Seated beside the fire in the parlor that foggy evening in 1951, Wisner told Bissell that the OPC needed money. “He asked me to help finance the OPC’s covert operations by releasing a modest amount of funds generated by the Marshall Plan,” Bissell later explained. Mindful of the gray-area nature of Wisner’s request, Bissell asked for more details. Wisner declined, saying that he’d already said what he was allowed to say. But Wisner assured Bissell that Averell Harriman, the powerful statesman, financier, former ambassador to Moscow, and, most important, Bissell’s superior at the Marshall Plan, had approved the money request. “I could have confirmed Wisner’s story with [Harriman] if I had any doubts,” Bissell recalled. But he had no such doubts. And so, without hesitation, Richard Bissell agreed to siphon money from the Marshall Plan and divert it to the CIA’s Office of Policy Coordination. Largely unknown until now, this was how a significant portion of the CIA’s earliest covert black budgets came to be. Richard Bissell was the hidden hand.

 

 

Equally concerned about the nation’s needs in gathering intelligence was Colonel Richard Leghorn. For Leghorn, the mock nuclear naval battle called Operation Crossroads in 1946 had spurred him to action. Leghorn presented papers to the Joint Chiefs of Staff arguing that overflying the Soviet Union to learn about its military might was urgent business and not just something to consider down the line.

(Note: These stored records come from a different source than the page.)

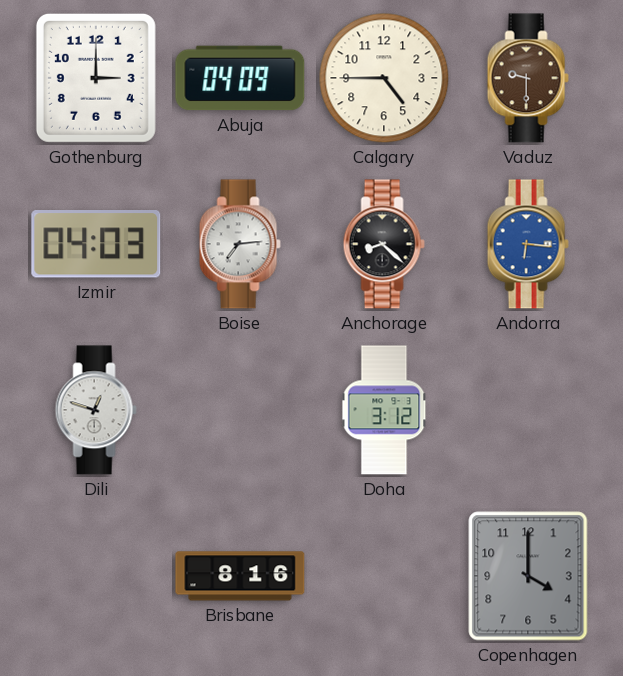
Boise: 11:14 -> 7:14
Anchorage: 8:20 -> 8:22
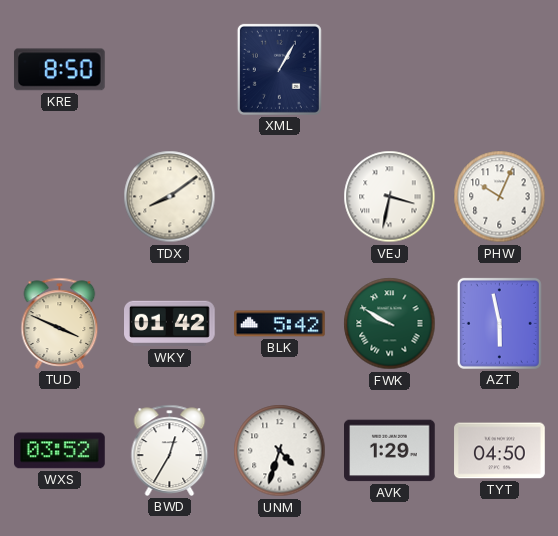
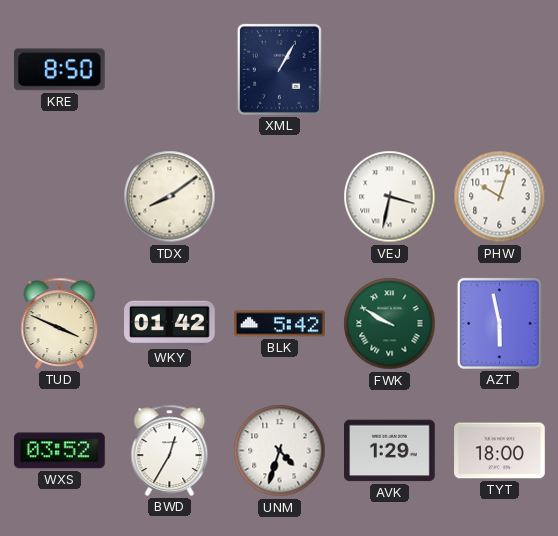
PHW: 10:04 -> 10:03
TYT: 04:50 -> 18:00
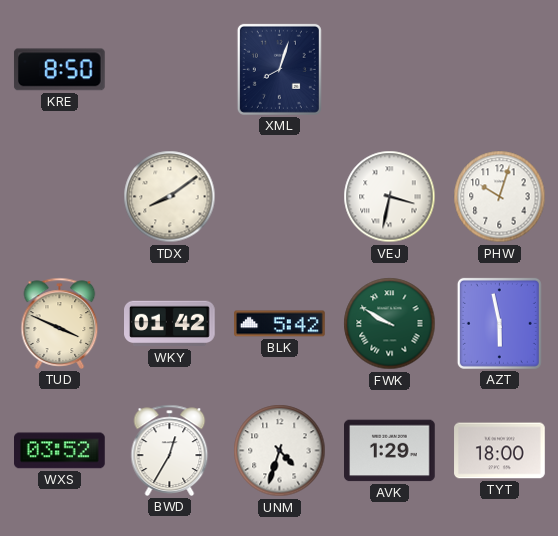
XML: 1:05 -> 8:03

He walked the halls of the Pentagon with his papers immediately after Crossroads in 1946, and again in 1948, but with no results. Then along came another war. The Korean War has often been called the forgotten war. In its simplest terms, it was a war between North Korea and South Korea, but it was also the first trial of technical strength and scientific prowess between two opposing teams of German-born scientists specializing in aviation. One group of Germans worked for America now, as Paperclip scientists, and the other group worked for the Soviet Union, and the jet-versus-jet dogfights in the skies above Korea were fights between American-made F-86 Sabres and Soviet-made MiG-15s, both of which had been designed by Germans who once worked for Adolf Hitler.

 

When war was declared against Korea, Colonel Leghorn was called back into active duty. As commander of the reconnaissance systems branch of the Wright Air Development Center in Dayton, Ohio, Leghorn was now in charge of planning missions for American pilots flying over denied territory in North Korea and Manchuria to photograph weapons depots and missile sites. American spy planes were accompanied by fighter jets for protection, but still the enemy managed to shoot down an undisclosed number of American spy planes with their MiG fighter jets. In these tragic losses, Leghorn saw a further opportunity to strengthen his argument for overhead. Those MiGs could reach a maximum altitude of only 45,000 feet, meaning that if the United States created a spy plane that could get above 60,000 feet, the airplane would be untouchable. After the armistice was signed, in 1953, Leghorn went back to Washington to present his overhead espionage idea to Air Force officials again.

 

One man in a position to be interested was Lieutenant General Donald L. Putt, the Army commander whose men had captured Hermann G?ring’s Volkenrode aircraft facility in Germany just before the end of the war as part of Operation Lusty. Putt had smuggled one of the earliest groups of German scientists, including V-2 rocket scientists Wernher Von Braun and Ernst Steinhoff, out of the country and into America. Now, Putt was overseeing the fruits of the scientists’ labor from inside his office at the Pentagon. Putt had been promoted to deputy chief of staff for research and development at the Pentagon, and the three stars on his chest afforded him great power and persuasion about America’s military future involving airplanes. But Putt listened to a presentation of Leghorn’s spy plane idea and immediately said that he was not interested. The Air Force was not in the business of making dual-purpose aircraft, airplanes that carried cameras in addition to weapons. Besides, Air Force airplanes came with armor, Putt said, which made them heavy. Any flier in the early 1950s knew heavy airplanes could not fly anywhere near sixty thousand feet.